Oh, to be a critic.
We here at Radio Exile pride ourselves on being fanboys (case in point here, here, and, uh, well, generally speaking, here). The impetus for this site (along with the thousands of other music blogs across the internet) is just that; our profound, obsessive love of all things music. Even if we hate what we hear, we still love it for being music. And while most of you understand what that means (the same impetus drives our readers to visit our site with some frequency), there is a minority that exists to anchor our love, mixed bag that it is, and assume that our opinions count less if they do not match others’.
I haven’t written a review since this one.

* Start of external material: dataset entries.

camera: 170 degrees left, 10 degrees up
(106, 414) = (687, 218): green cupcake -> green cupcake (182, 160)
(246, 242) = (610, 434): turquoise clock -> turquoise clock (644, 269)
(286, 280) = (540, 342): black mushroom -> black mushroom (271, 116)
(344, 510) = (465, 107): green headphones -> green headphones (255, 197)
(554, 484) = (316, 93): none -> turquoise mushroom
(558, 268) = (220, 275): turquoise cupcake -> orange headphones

I like to tell myself it’s because I’ve been too busy, or I’ve been suffering from writers’ block. But that’s not true, because I continue to fill my own obligations here and, in my new found love of Twitter. The fact is, I’m honestly afraid to continue pasting my opinion on other people’s music, should that opinion be categorically mistaken for anything other than that: my opinion. I was unaware that my position as a lowly music critic on an independent music blog assigned some weighty responsibility to promote artists or a certain type of music outside my own taste. I mean, God forbid I ever become a food critic, though, to be fair, I’m not as picky when it comes to stuffing my face hole.
Read more “after the jump”
I’m sure you’ve noticed the underlying dichotomy I’ve posed in these first two paragraphs. On one hand, we love music. On the other hand, we criticize the work. If only I had a third hand… not only would my love life be more interesting, but I’d be able to fend off the other fanboys who share that love, but not my criticism.

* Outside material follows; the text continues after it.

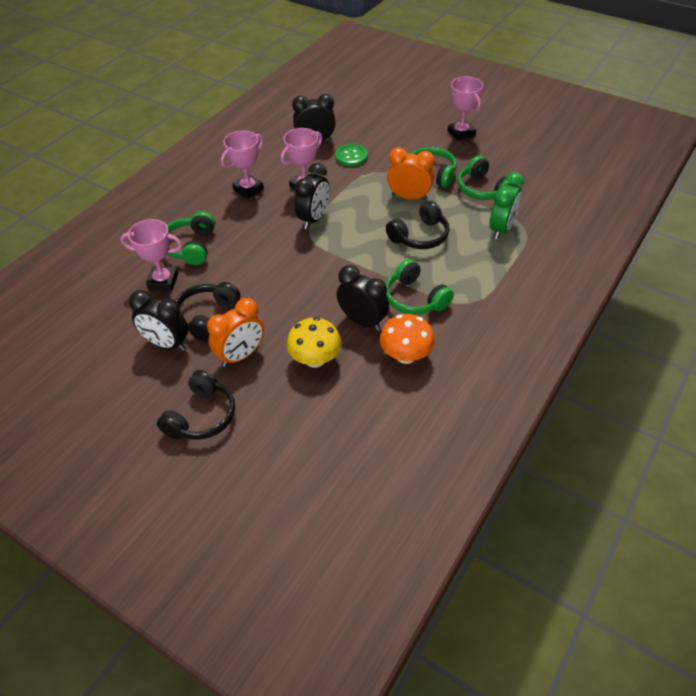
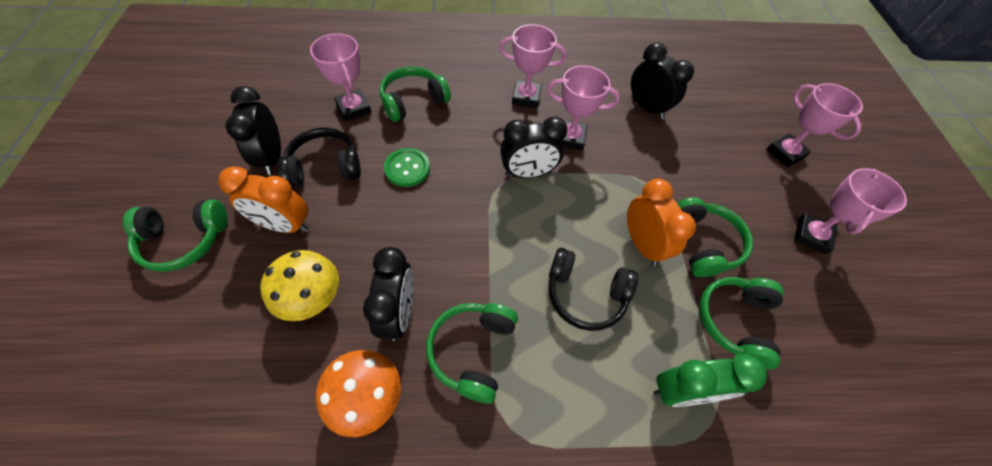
camera: 50 degrees right, 10 degrees up
(202, 416) = (184, 240): black headphones -> green headphones
(351, 156) = (655, 150): green button -> green button (407, 168)
(403, 109) = (785, 153): none -> pink trophy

A few months ago, we got in trouble for writing about artists we’d love to punch. Admittedly, most of the artists are ones that we all listen to and often have enjoyed. The ‘punching’ thing was satirical, it was that fanboy id we wear on our sleeves… “Why is Amy Winehouse a vapid, drug addled whore? And why do I love her for it?” No, seriously. You think we don’t know all the words to Joshua Tree? Come on. You think an indie site is devoid of Amanda Palmer fans? I know we can’t please everyone, but really, guys, think about it. Axl Rose is the Howard Hughes of rock music, how can we not be inspired to love what he is while simultaneously wishing we could punch him in his face? Like it or not, the dichotomy of being a fan and a critic is an impossible obstacle we have chosen to embrace.

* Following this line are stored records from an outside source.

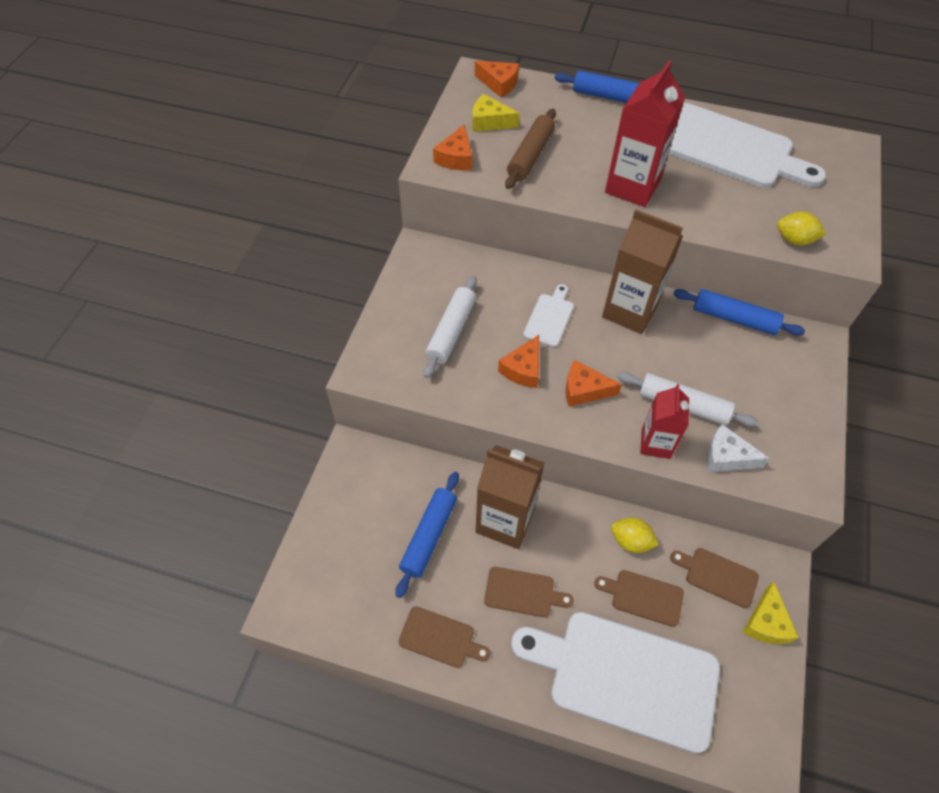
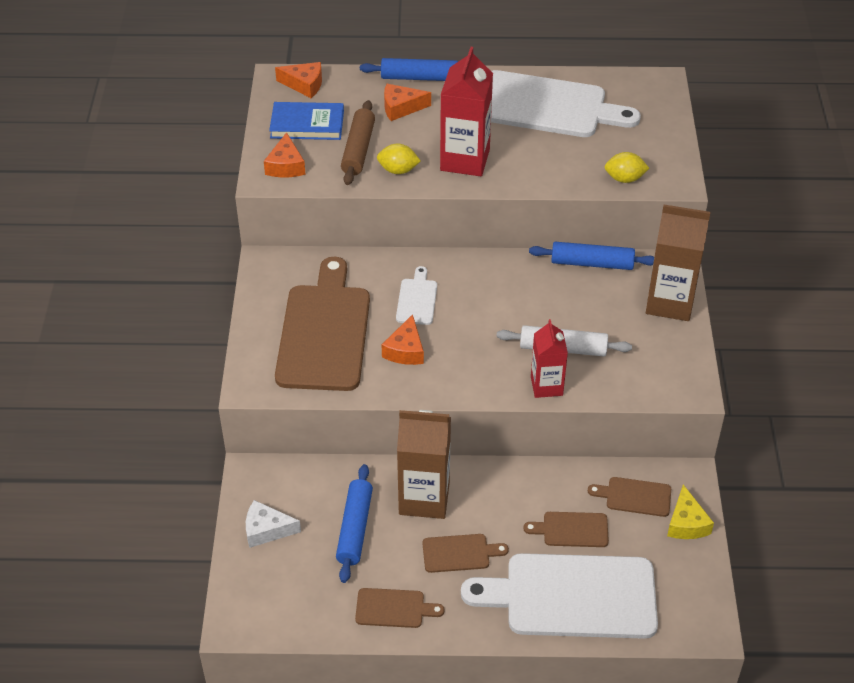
camera: 15 degrees left, 10 degrees down
(451, 331) = (324, 332): white rolling pin -> brown cutting board
(489, 122) = (307, 124): yellow cheese -> blue book
(584, 390) = (468, 355): orange cheese -> orange cheese (401, 108)
(630, 311) = (492, 277): brown carton -> brown carton (670, 302)
(630, 541) = (548, 487): yellow lemon -> yellow lemon (398, 170)
(726, 456) = (612, 382): white cheese -> white cheese (266, 530)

In an email our editor Shawn received last week from a reader, I was slandered as unprofessional. This person thought the review in question was a critique of a genre. I was even called a “troll” (which is ironic, given the tone of the email and comments posted to the review). I will not further defend my opinion of the artist or the work in particular, but I never attacked a genre. In fact, the record was devoid of any singular attachment to a popular genre, and if it was the artist’s intent to flagship a sound, and now a genre does exist in which squelches, beeps, and white noise constitute ‘music’, then fair enough: I’m not a fan of the “genre”. And, even if I associated this artist with those of a more electronic fare (Tricky, Massive Attack, Portishead, to name a few), said artist still wouldn’t meet the mail.
Tell you what: I’ll stop reviewing music I don’t like. Everything will come out golden. “Artist of the year!” “Record of the summer!” “How DO they do it?!” I’ll even start incorporating a star-based rating system, where every record gets one star, like some sort of musical Special Olympics, where everyone loses because we’re too busy trying to make sure everyone wins. The system will negate any criticism, and hopefully, make everyone happy.
Or, we can all continue to listen to our music, and know that some is simply better than others… and that, oh, by the way, our taste, like yours, is completely subjective. See, that’s how this whole ‘taste’ thing works. I hear it’s sort of how art works, too.